In printf(), as u might know, the leftmost format specifier is associated with leftmost value,but due to __Cdecl__, the evaluation of values is done from rightmost position..
So, 1st %d -> a++
2nd %d -> a--
3rd %d -> ++a
4th %d -> --a
5th %d -> a
This is binding is done,but as rightmost is evaluated 1st,
5th %d has value of a(5)
4th %d has --a(4) as preincrement has higher priority
3rd %d has ++a(5)
2nd %d has a--(5) as post increment is done after assignment
1st %d has a++(4) same reason as above..
So the output is as given..
Hope u have understood..
gd:)
Padmanaban said:
(Thu, Sep 15, 2011 12:45:57 AM)
I have got that ++a is pre-increment so it will increment and then assign the value.
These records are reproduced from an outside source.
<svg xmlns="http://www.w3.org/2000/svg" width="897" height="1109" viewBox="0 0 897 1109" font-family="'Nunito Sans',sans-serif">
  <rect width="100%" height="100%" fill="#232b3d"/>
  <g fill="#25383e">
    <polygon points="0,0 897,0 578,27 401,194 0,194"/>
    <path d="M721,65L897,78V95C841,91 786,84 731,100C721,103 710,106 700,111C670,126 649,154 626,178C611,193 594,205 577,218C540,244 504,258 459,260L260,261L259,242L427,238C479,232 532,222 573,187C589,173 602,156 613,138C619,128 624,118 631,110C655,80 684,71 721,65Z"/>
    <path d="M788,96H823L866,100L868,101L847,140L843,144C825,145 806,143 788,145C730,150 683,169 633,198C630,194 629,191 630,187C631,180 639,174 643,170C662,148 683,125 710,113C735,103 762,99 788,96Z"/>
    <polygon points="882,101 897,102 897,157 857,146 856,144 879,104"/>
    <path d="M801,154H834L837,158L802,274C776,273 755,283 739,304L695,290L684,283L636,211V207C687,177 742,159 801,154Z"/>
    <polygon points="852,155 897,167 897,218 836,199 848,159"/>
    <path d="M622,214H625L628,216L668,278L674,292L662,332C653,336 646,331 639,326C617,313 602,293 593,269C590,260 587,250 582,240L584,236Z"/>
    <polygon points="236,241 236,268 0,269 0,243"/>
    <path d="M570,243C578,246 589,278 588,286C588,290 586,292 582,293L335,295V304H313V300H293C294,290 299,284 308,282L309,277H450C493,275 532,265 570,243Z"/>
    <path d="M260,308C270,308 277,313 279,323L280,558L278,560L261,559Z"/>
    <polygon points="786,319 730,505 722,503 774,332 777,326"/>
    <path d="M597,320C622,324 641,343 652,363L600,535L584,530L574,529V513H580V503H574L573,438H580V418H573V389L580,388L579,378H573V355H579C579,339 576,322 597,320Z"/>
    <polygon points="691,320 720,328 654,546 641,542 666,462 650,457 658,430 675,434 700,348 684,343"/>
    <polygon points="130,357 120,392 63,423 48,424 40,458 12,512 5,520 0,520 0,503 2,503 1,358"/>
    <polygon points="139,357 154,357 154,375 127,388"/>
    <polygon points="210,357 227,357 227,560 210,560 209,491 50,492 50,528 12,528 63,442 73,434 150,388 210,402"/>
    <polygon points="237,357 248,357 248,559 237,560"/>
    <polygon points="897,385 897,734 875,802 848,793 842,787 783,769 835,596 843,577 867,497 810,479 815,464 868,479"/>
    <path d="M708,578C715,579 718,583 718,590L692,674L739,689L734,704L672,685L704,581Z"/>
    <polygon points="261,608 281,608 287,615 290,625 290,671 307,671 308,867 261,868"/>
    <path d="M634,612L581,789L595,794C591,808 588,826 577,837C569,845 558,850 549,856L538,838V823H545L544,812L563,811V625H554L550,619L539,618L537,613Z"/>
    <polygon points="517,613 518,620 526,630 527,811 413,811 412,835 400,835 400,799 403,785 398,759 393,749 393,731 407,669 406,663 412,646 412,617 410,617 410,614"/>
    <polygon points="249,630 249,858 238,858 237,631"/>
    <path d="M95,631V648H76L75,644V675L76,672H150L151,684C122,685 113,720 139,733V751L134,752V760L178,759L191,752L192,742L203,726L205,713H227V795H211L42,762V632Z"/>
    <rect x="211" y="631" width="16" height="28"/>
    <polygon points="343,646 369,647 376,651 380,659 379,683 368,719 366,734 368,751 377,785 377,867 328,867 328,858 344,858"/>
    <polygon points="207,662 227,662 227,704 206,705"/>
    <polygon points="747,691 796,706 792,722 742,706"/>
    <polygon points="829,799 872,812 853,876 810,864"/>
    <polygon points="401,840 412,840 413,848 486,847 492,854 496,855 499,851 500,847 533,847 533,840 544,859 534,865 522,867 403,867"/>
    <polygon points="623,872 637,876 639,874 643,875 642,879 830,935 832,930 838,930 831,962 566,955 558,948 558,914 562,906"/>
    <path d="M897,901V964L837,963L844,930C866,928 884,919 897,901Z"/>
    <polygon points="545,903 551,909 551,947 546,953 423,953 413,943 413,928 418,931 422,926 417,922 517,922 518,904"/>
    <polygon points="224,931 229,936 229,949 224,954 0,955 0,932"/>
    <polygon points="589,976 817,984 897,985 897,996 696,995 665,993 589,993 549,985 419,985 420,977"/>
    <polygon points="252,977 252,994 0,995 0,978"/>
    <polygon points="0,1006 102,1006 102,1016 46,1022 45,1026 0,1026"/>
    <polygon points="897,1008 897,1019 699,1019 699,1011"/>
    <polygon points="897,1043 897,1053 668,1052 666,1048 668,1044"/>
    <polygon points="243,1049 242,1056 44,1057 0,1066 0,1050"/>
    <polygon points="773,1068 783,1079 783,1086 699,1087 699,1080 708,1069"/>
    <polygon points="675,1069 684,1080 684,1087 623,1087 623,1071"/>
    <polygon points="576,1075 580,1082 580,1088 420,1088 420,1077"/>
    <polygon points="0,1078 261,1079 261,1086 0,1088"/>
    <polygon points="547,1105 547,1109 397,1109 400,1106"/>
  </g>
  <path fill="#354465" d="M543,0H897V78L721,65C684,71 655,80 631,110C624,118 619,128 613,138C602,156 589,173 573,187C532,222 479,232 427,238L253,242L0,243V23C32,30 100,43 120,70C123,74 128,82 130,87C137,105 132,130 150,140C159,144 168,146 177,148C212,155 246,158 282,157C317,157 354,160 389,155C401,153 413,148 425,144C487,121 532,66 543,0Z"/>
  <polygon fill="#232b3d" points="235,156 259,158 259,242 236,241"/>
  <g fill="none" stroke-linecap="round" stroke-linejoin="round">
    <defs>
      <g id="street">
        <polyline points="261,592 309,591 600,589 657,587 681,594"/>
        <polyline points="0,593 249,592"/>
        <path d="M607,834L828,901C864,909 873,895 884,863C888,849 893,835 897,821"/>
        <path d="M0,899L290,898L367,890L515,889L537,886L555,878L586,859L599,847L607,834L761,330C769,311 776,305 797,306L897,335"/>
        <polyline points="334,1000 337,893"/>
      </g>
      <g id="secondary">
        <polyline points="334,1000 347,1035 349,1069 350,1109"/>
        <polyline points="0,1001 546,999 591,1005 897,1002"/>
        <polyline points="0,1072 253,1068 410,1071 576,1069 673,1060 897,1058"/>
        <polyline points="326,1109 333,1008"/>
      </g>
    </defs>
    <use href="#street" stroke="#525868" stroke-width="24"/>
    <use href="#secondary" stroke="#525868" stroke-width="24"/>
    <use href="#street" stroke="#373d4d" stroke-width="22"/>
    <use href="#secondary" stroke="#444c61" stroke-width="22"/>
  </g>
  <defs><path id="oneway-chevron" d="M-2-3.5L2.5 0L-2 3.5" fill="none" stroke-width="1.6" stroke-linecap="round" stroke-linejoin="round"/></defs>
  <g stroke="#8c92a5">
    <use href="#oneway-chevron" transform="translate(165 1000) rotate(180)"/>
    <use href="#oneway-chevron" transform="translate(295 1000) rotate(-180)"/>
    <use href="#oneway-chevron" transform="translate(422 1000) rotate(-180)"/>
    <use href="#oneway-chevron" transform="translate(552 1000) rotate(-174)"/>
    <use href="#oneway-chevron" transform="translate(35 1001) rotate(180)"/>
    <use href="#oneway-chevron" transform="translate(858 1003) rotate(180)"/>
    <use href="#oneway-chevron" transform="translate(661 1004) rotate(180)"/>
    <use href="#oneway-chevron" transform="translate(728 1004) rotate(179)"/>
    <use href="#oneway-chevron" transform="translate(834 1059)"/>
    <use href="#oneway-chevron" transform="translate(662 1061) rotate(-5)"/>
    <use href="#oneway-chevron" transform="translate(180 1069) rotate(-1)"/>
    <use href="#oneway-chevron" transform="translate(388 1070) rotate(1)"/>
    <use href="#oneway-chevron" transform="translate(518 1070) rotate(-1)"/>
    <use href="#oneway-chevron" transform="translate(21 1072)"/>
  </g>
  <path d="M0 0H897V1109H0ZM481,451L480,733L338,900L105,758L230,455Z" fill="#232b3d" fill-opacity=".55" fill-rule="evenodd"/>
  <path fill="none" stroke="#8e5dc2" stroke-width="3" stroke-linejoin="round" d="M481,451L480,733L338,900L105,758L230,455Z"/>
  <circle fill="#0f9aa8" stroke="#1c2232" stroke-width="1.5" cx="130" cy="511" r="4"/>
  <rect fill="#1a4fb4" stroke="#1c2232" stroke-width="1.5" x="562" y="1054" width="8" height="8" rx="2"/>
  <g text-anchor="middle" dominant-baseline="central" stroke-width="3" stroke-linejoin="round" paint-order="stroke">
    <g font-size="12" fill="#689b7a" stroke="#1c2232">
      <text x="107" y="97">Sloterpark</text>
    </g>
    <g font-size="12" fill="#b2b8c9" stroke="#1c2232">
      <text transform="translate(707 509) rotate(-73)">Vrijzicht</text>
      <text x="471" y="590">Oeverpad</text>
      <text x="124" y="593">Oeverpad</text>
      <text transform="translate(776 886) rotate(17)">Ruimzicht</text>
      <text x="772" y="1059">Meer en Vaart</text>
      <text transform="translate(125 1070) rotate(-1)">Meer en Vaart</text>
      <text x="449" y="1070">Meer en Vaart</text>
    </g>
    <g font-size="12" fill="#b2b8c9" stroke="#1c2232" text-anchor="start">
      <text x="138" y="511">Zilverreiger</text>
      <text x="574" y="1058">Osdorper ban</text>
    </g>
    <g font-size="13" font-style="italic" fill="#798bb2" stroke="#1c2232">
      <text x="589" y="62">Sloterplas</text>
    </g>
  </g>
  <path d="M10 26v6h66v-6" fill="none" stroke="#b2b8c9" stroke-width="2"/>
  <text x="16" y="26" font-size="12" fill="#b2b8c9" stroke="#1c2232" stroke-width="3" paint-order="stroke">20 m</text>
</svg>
Similarly a++ means it assigns and then increment so its value cannot be printed by this only it shows the value what we assigned..... clear per-increment post-increment is the concept used there...!!!!!
Mayank Dixit said:
(Sun, Sep 18, 2011 11:22:41 AM)
*ptr[10] means 'ptr is an array of pointer type 10 elements'.
(*ptr)[10] means there is an array of 10 elements with no array varaible but 'ptr is pointer type variable' that has base address of that array.
Vijay Kanth &Amp; Prasanth Krishna said:
(Wed, Oct 19, 2011 03:11:57 PM)
int (*ptr)[10];
here "ptr" is name of array,[10] is index of that array.
but '*'-it denotes the pointer varable is created of specified name. name-(ptr).
Nitin Goyal said:
(Sun, Nov 6, 2011 12:42:11 PM)
Here ptr is the pointer for the memory location occupied by array having 10 elements.
Gaurav said:
(Sun, Jan 22, 2012 11:21:55 PM)
int (*arr)[10] /* It refers that arr is a pointer to an array of 10 integers*/
and,
int *arr[10] refers to an array of pointers which can hold the starting address of 10 different array of integer data type....
Divya said:
(Wed, Jan 25, 2012 05:03:47 PM)
int (*ptr)[10];
Start reading what ever is in brackets 1st ,(ptr is a pointer)
Then go towards left till you hit ; (to an array of 10)
Then go backwards and read what ever is left out, (integers).